**WORK TASK 1:**
List every person named in the Artists Village text below.
**WORK TASK 2:**
From the Artists Village text below, print the passage that begins at the words "Until recently there" and stops after the words "they temporarily replace.".

**PROVIDED TEXT:**
..........
Most of the old facility is gone. In its place is a meticulously planned Artists Village, a collection of five trailers and a large metal storage container. Those temporary structures are laid out on ground covered with asphalt and wood plank walkways, wood chips and gravel. A fence surrounds the site.

The largest of the trailers is a “triple wide,” consisting of three single units joined to form a large interior space that houses the Chautauqua Choir’s extensive sacred choral anthems sheet music collection, the Chautauqua Symphony Orchestra’s own substantial sheet music trove, a small office for CSO librarian Lara Sipols, space for choir co-librarians Jean Boell and Nancy Nelson, a small catering area to accommodate entertainers as needed, and a larger rehearsal space than was previously available in the old buliding.

“We will use this temporary space in the same way we have always used the old back-of-house,” said Deborah Sunya Moore, vice president and director of programming. “The piano is here. The catering area is here. There is rehearsal space. There is a drop area for some instruments, as before.”

Moore said she and her artistic team were consulted along the way as plans for the Artist Village developed. In particular, she cited Director of Operations John Shedd and his team.

“We were fully involved and are satisfied with this year’s temporary arrangements,” Moore said.

Until recently there was no climate-controlled storage for the choir’s and orchestra’s voluminous sheet music collection valued at more than $500,000. The choir alone has 1,432 titles of up to a dozen pages each, stored in 13 six-foot high lockers. This off-season, Moore said, “we moved the collections to music studios for winter temperature control. The trailers are climate-controlled. Now and in the future, we can take much better care of this invaluable asset.”

There are four other single trailers on the site. The smallest is the production office, which will serve as command center for Amp manager Keith Schmitt and his assistant, Art Breitenbach. The other three trailers are dressing rooms. Closest to the Amp is the star dressing room and there are two others nearby, which are more spacious than the rooms they temporarily replace.
..........
**EXTRACTED ENTRIES:**
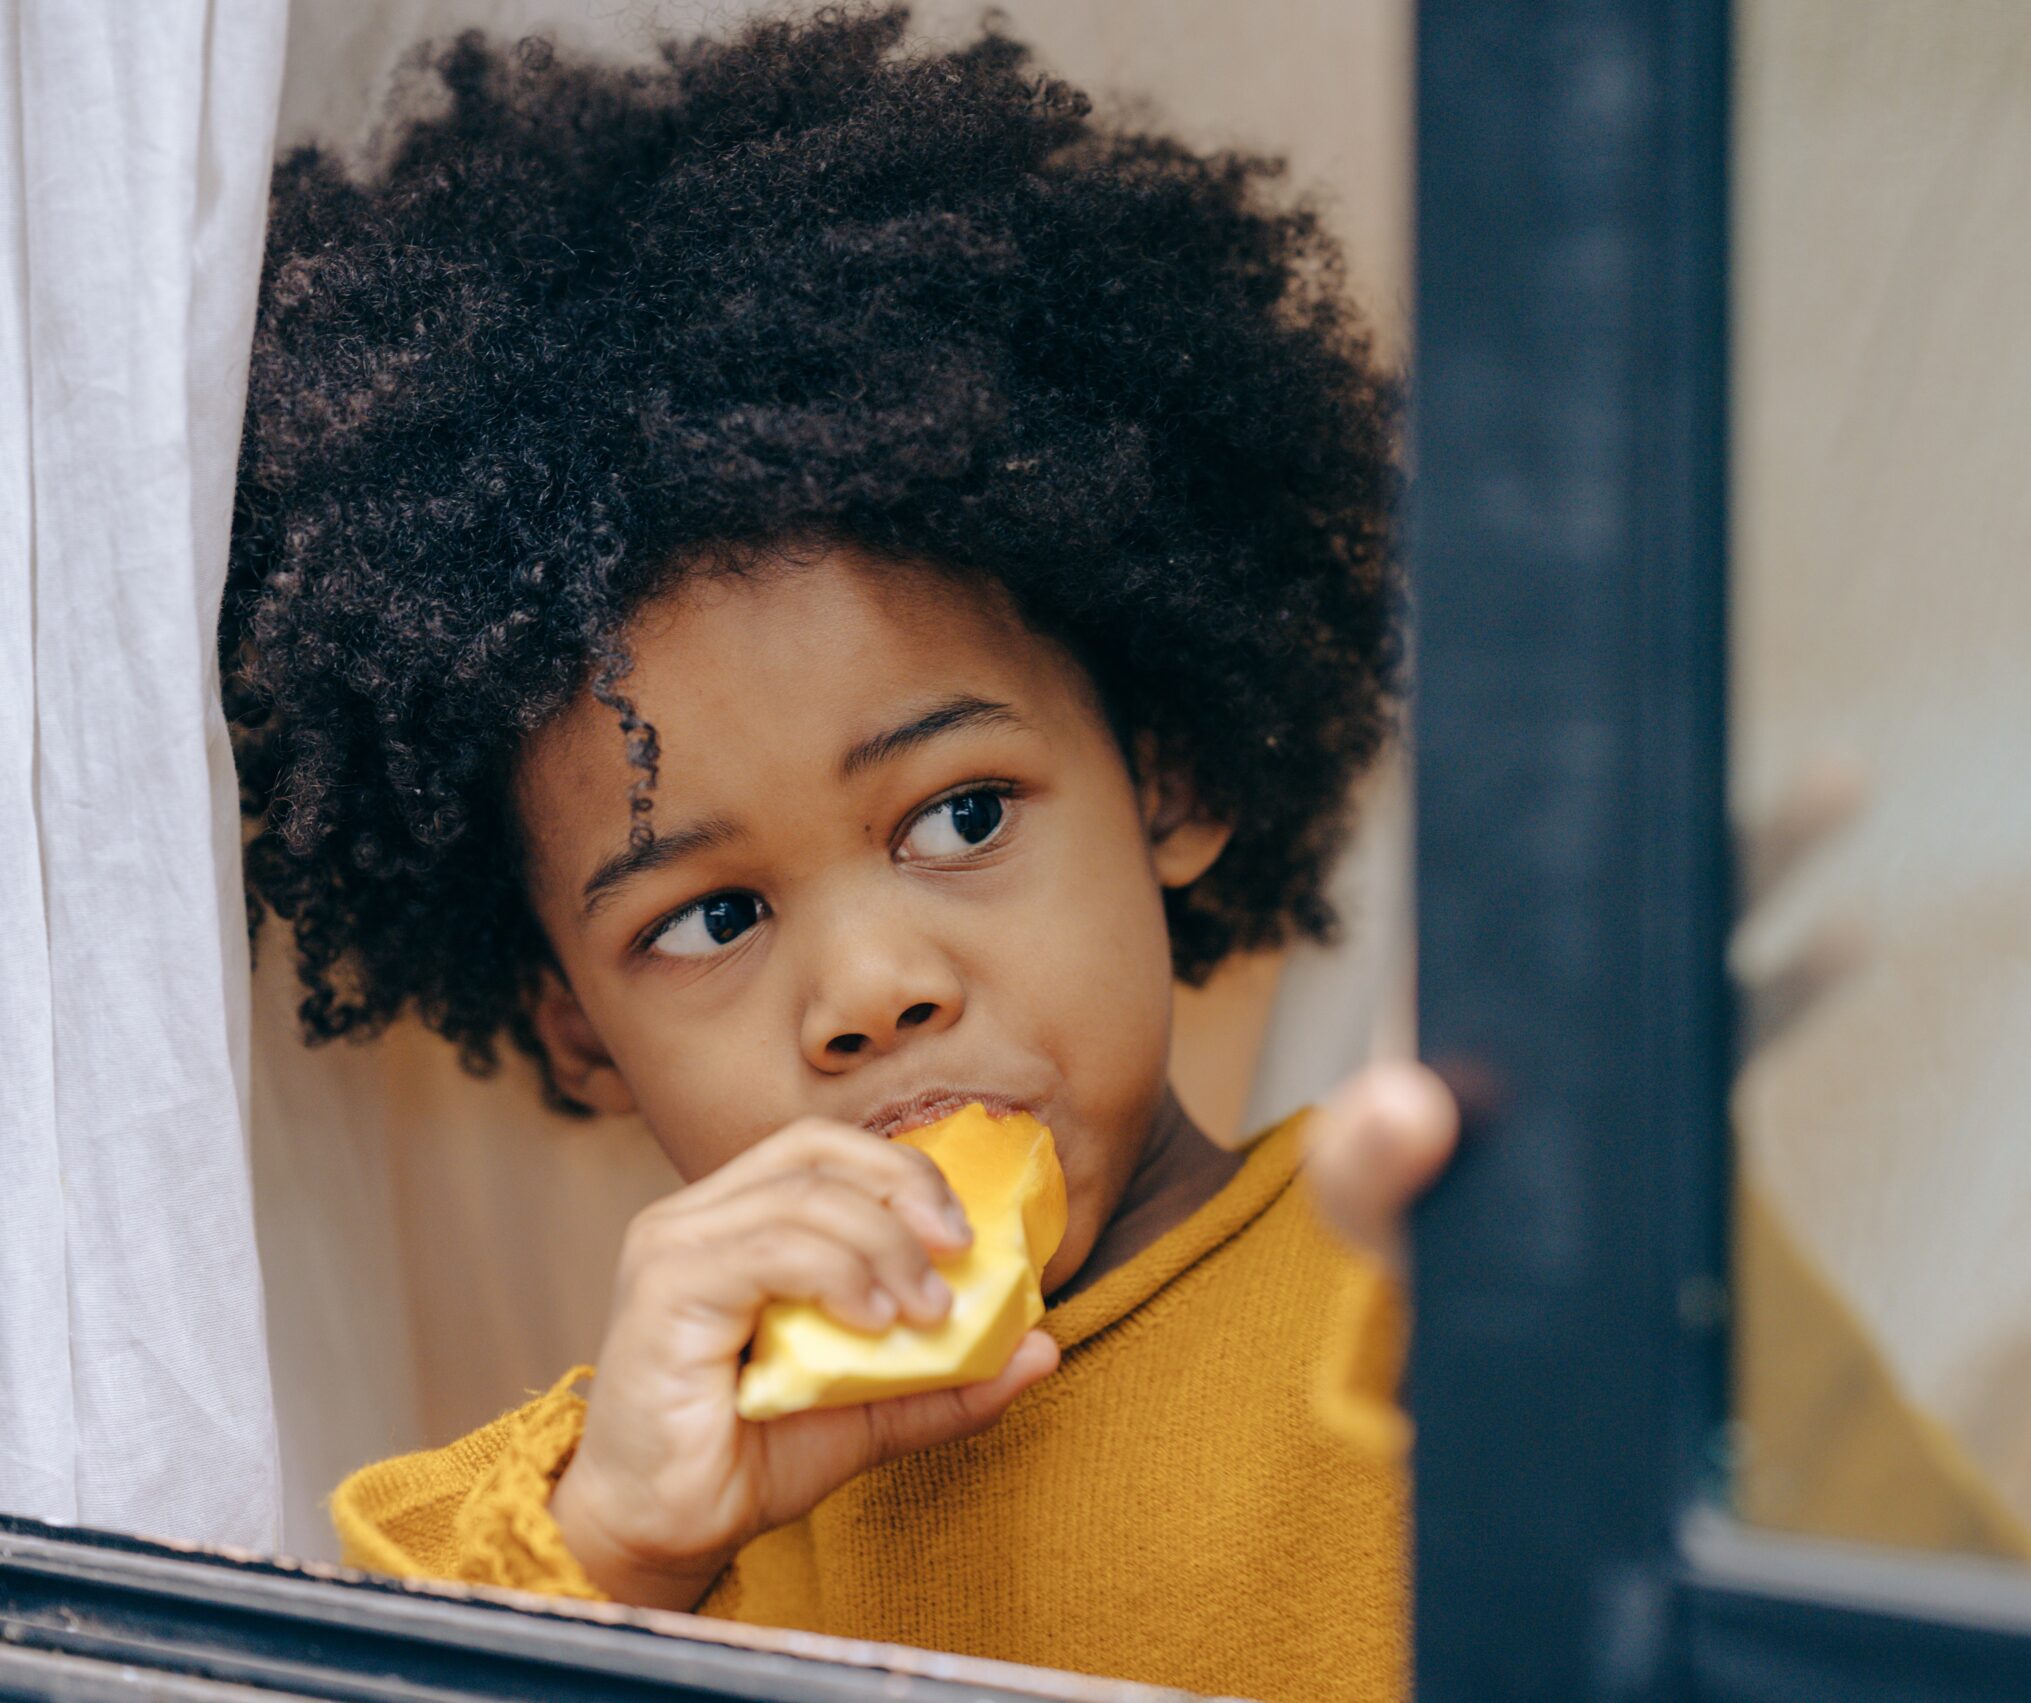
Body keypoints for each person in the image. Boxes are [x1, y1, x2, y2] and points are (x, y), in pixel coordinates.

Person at [225, 14, 1404, 1701]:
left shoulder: (1426, 1289)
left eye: (962, 816)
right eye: (710, 917)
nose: (868, 993)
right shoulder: (637, 1507)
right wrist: (619, 1552)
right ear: (573, 1024)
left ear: (1170, 773)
..........
**REPLY 1:**
Lara Sipols
Jean Boell
Nancy Nelson
Deborah Sunya Moore
John Shedd
Keith Schmitt
Art Breitenbach

**REPLY 2:**
Until recently there was no climate-controlled storage for the choir’s and orchestra’s voluminous sheet music collection valued at more than $500,000. The choir alone has 1,432 titles of up to a dozen pages each, stored in 13 six-foot high lockers. This off-season, Moore said, “we moved the collections to music studios for winter temperature control. The trailers are climate-controlled. Now and in the future, we can take much better care of this invaluable asset.”

There are four other single trailers on the site. The smallest is the production office, which will serve as command center for Amp manager Keith Schmitt and his assistant, Art Breitenbach. The other three trailers are dressing rooms. Closest to the Amp is the star dressing room and there are two others nearby, which are more spacious than the rooms they temporarily replace.